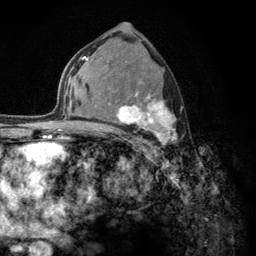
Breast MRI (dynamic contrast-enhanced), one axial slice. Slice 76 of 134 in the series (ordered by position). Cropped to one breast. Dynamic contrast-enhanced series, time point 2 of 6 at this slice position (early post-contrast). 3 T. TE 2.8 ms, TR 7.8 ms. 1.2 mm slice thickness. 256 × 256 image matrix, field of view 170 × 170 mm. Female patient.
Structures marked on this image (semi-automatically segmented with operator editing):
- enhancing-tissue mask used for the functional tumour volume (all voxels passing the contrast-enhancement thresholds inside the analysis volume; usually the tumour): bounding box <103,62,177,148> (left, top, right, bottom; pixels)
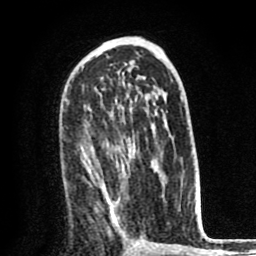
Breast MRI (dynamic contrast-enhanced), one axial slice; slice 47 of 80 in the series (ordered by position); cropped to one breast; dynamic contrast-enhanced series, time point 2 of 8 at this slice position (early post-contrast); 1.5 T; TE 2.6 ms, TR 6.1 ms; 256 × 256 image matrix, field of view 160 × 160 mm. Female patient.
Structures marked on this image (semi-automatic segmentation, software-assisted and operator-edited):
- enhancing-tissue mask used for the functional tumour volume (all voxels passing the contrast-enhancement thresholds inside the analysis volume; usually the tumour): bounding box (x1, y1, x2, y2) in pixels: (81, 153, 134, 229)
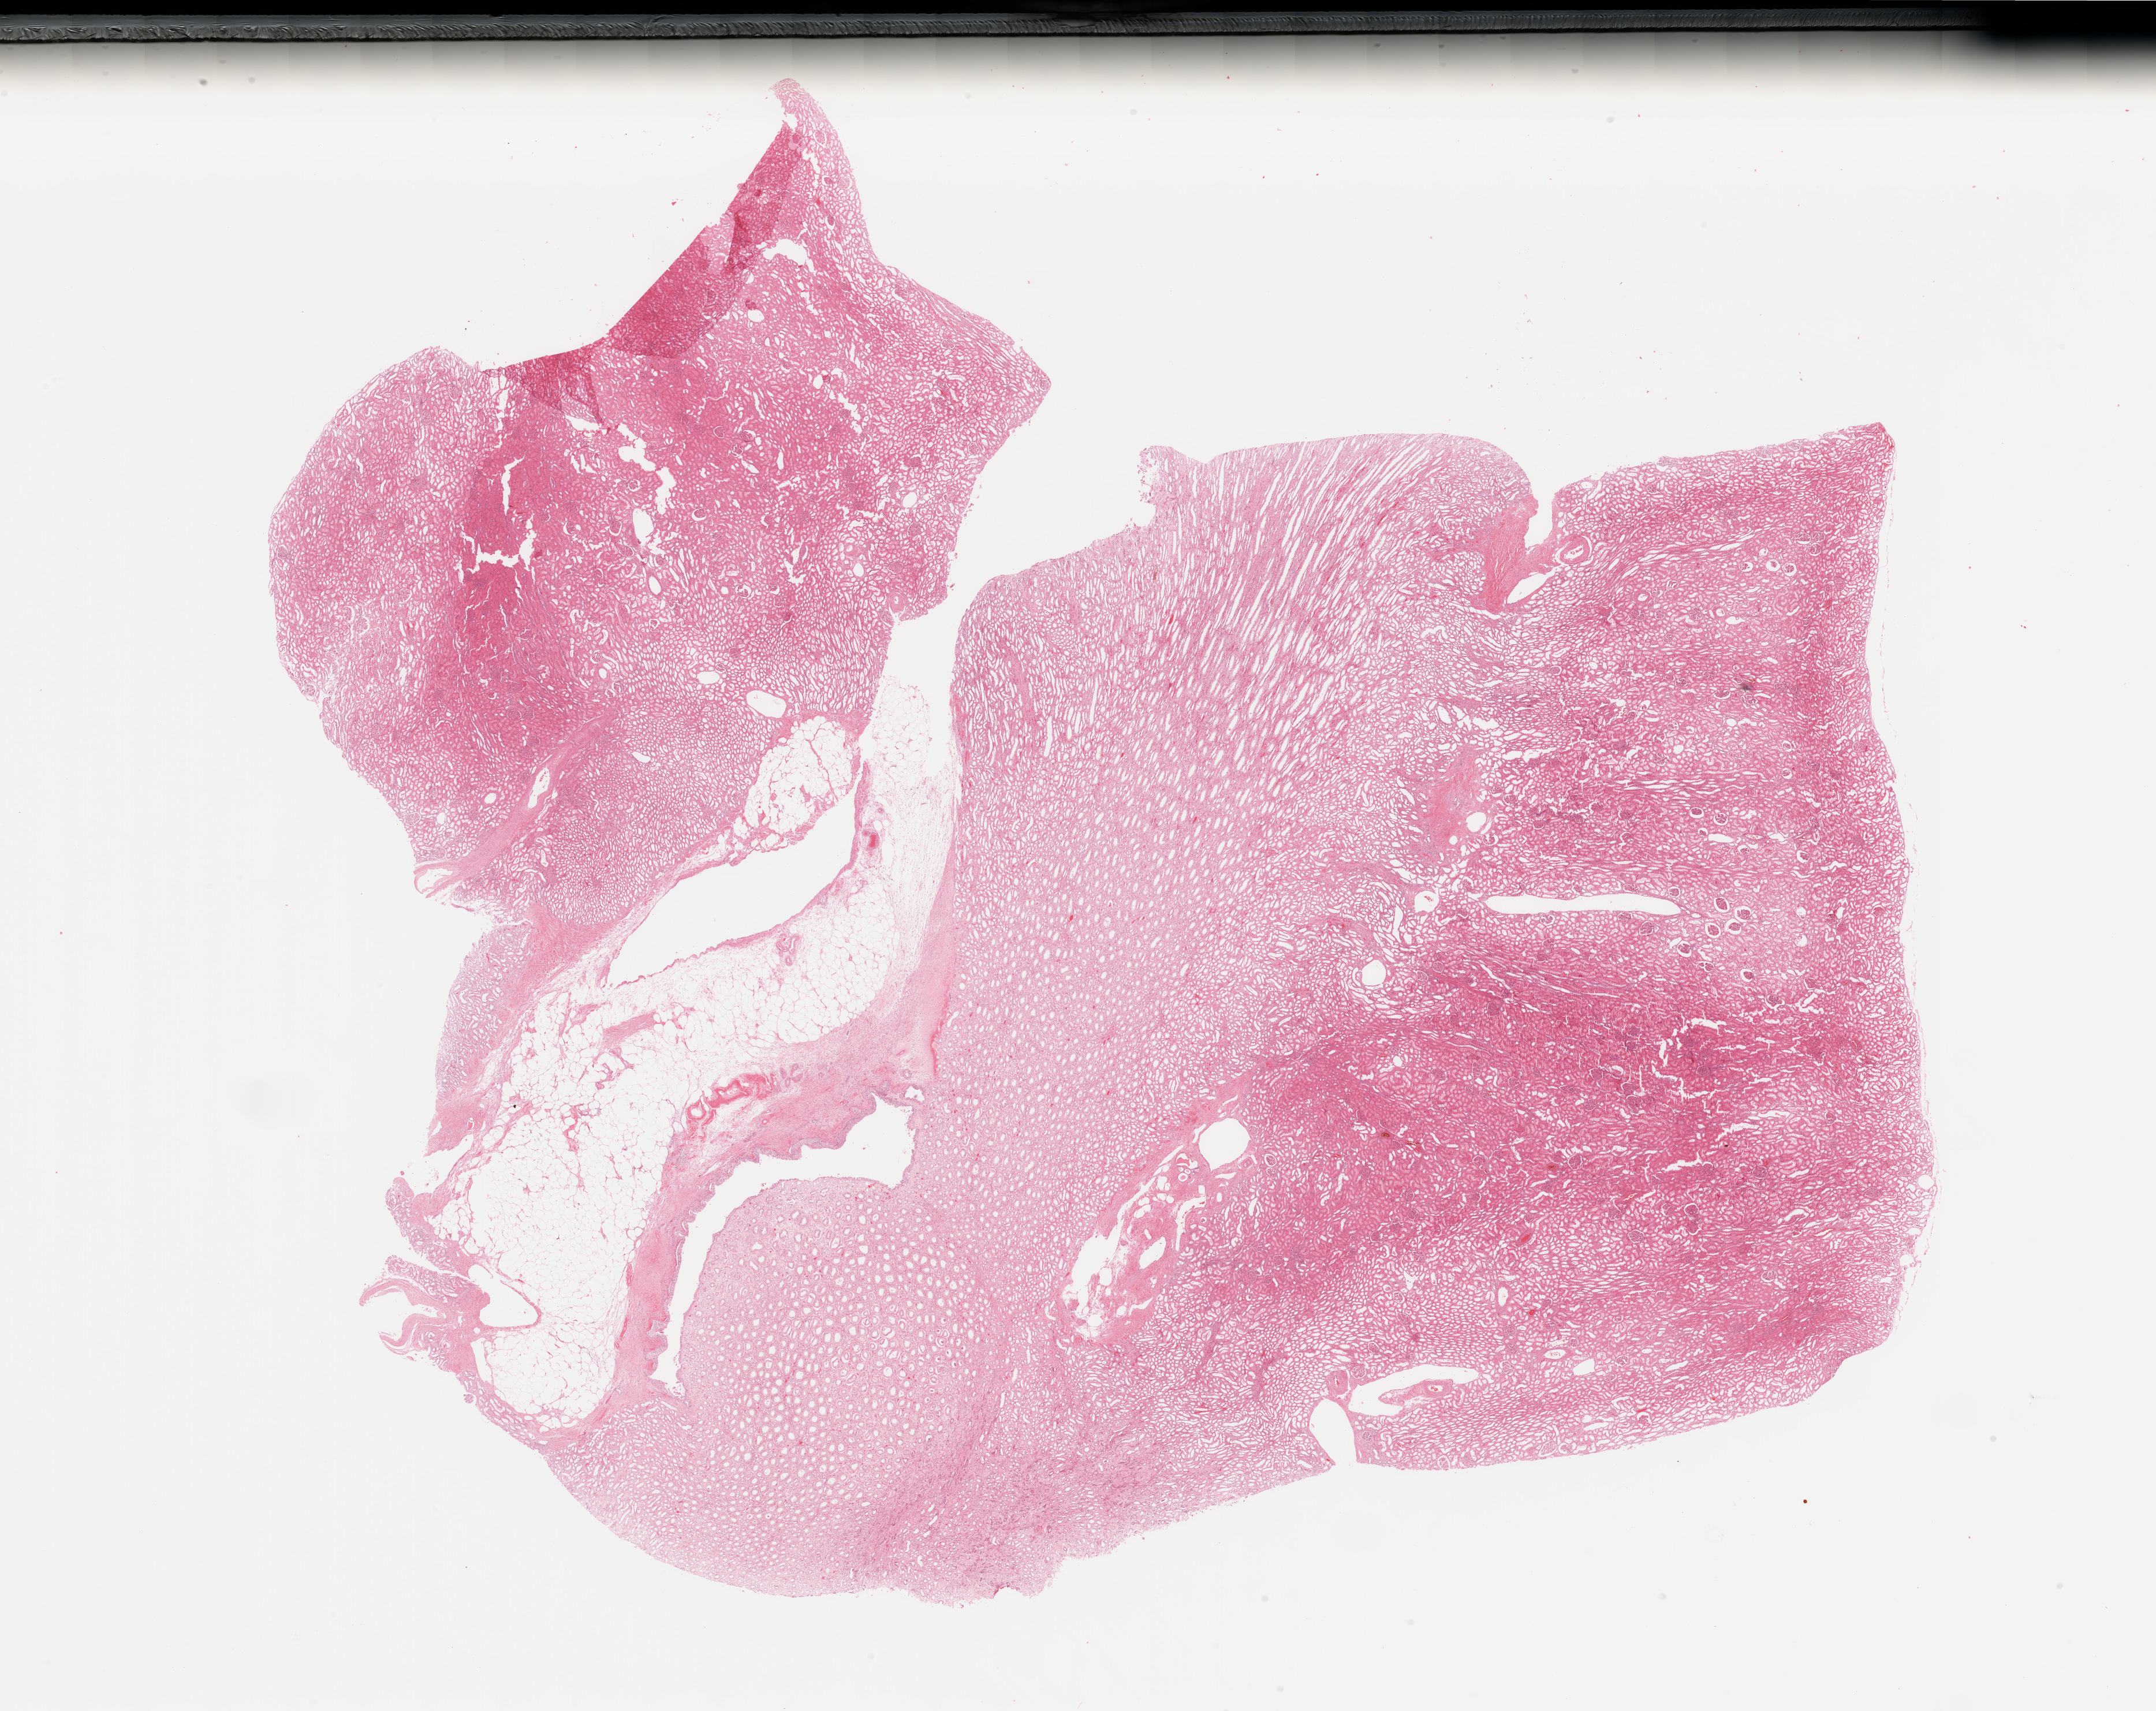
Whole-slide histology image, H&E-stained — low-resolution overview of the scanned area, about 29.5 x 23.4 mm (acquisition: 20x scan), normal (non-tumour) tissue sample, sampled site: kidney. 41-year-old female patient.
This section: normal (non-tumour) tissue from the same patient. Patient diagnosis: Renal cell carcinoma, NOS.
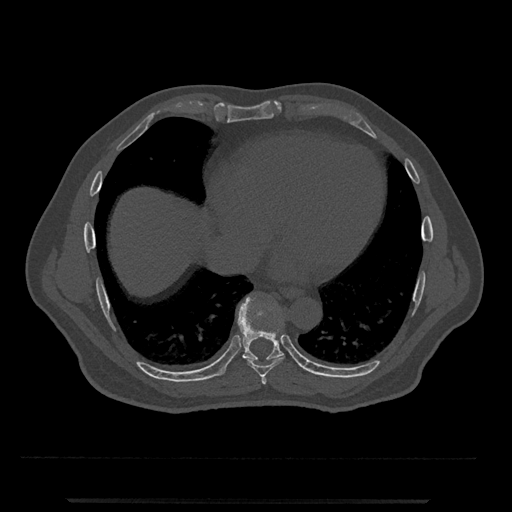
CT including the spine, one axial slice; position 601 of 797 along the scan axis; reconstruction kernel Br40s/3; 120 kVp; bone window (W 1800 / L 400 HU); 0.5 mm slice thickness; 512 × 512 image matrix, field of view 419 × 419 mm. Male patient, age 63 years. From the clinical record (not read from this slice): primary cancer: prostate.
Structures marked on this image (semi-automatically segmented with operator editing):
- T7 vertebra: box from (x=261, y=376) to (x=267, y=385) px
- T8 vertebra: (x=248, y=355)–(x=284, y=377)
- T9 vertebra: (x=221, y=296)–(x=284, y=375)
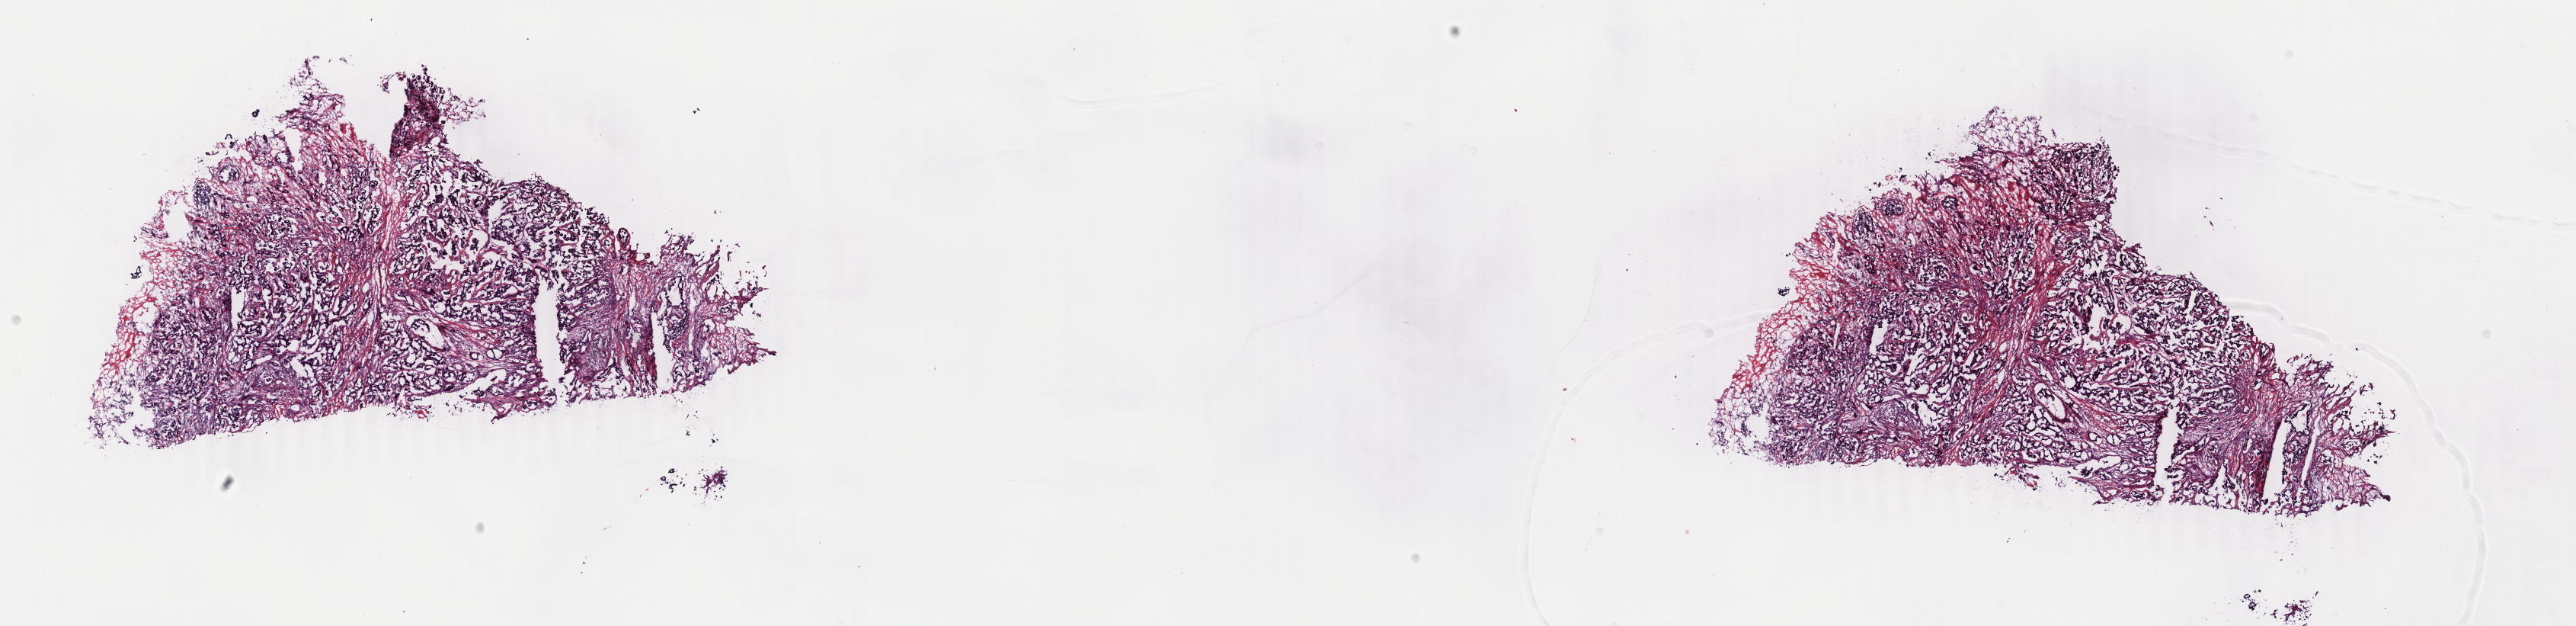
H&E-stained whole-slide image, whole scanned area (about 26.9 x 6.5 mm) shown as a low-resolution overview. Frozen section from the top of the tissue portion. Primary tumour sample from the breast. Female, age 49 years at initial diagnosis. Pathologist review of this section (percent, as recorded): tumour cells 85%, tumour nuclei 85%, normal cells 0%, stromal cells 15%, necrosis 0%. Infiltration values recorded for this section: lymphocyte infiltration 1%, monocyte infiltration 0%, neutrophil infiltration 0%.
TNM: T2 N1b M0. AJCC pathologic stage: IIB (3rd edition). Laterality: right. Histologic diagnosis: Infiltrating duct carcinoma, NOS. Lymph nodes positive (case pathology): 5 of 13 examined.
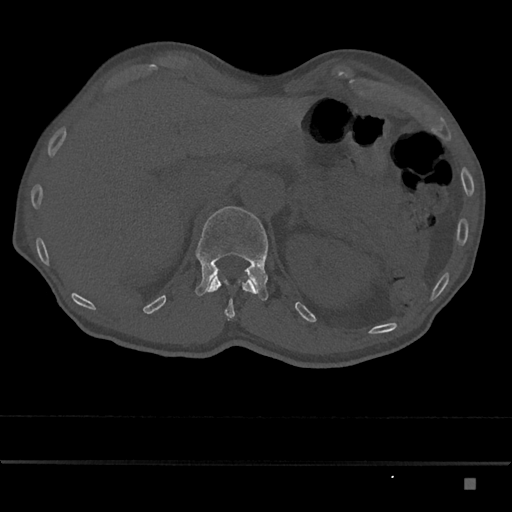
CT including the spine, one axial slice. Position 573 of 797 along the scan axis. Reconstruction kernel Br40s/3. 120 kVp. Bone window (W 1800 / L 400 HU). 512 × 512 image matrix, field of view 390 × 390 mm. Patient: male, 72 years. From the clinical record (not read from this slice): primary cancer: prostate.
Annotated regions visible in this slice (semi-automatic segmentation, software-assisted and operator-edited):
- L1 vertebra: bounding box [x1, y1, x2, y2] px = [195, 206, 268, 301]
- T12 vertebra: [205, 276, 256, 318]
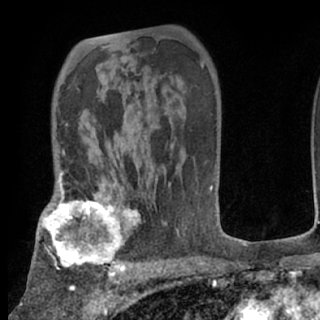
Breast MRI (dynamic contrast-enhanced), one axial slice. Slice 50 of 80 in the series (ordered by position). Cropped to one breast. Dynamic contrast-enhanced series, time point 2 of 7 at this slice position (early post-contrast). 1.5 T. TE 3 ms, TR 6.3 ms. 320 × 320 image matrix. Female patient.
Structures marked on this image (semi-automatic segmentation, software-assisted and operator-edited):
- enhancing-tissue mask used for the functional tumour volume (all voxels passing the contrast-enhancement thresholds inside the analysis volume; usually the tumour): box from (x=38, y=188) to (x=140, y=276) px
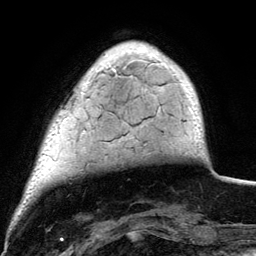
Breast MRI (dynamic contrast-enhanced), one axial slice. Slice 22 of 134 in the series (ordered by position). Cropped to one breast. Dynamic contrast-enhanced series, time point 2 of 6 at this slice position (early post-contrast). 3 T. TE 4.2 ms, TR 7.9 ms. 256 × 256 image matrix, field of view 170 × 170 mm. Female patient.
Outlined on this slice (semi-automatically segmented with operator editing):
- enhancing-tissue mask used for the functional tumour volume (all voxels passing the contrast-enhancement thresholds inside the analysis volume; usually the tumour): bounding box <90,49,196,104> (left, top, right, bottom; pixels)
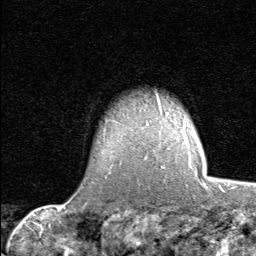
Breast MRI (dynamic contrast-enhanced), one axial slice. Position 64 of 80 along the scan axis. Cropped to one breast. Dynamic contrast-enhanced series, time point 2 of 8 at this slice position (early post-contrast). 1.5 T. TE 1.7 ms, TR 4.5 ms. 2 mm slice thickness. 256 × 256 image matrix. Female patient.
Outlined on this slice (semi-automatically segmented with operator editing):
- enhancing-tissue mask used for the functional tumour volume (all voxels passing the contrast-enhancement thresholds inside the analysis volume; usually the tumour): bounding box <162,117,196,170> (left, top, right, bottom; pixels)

**WHAT YOU SHOULD DO:** Only the lines from the one containing "256 image matrix. Female patient." through the end of the records above belong in the answer, each exactly as written.

**SOLUTION BELOW:**
Breast MRI (dynamic contrast-enhanced), one axial slice. Position 64 of 80 along the scan axis. Cropped to one breast. Dynamic contrast-enhanced series, time point 2 of 8 at this slice position (early post-contrast). 1.5 T. TE 1.7 ms, TR 4.5 ms. 2 mm slice thickness. 256 × 256 image matrix. Female patient.
Outlined on this slice (semi-automatically segmented with operator editing):
- enhancing-tissue mask used for the functional tumour volume (all voxels passing the contrast-enhancement thresholds inside the analysis volume; usually the tumour): bounding box <162,117,196,170> (left, top, right, bottom; pixels)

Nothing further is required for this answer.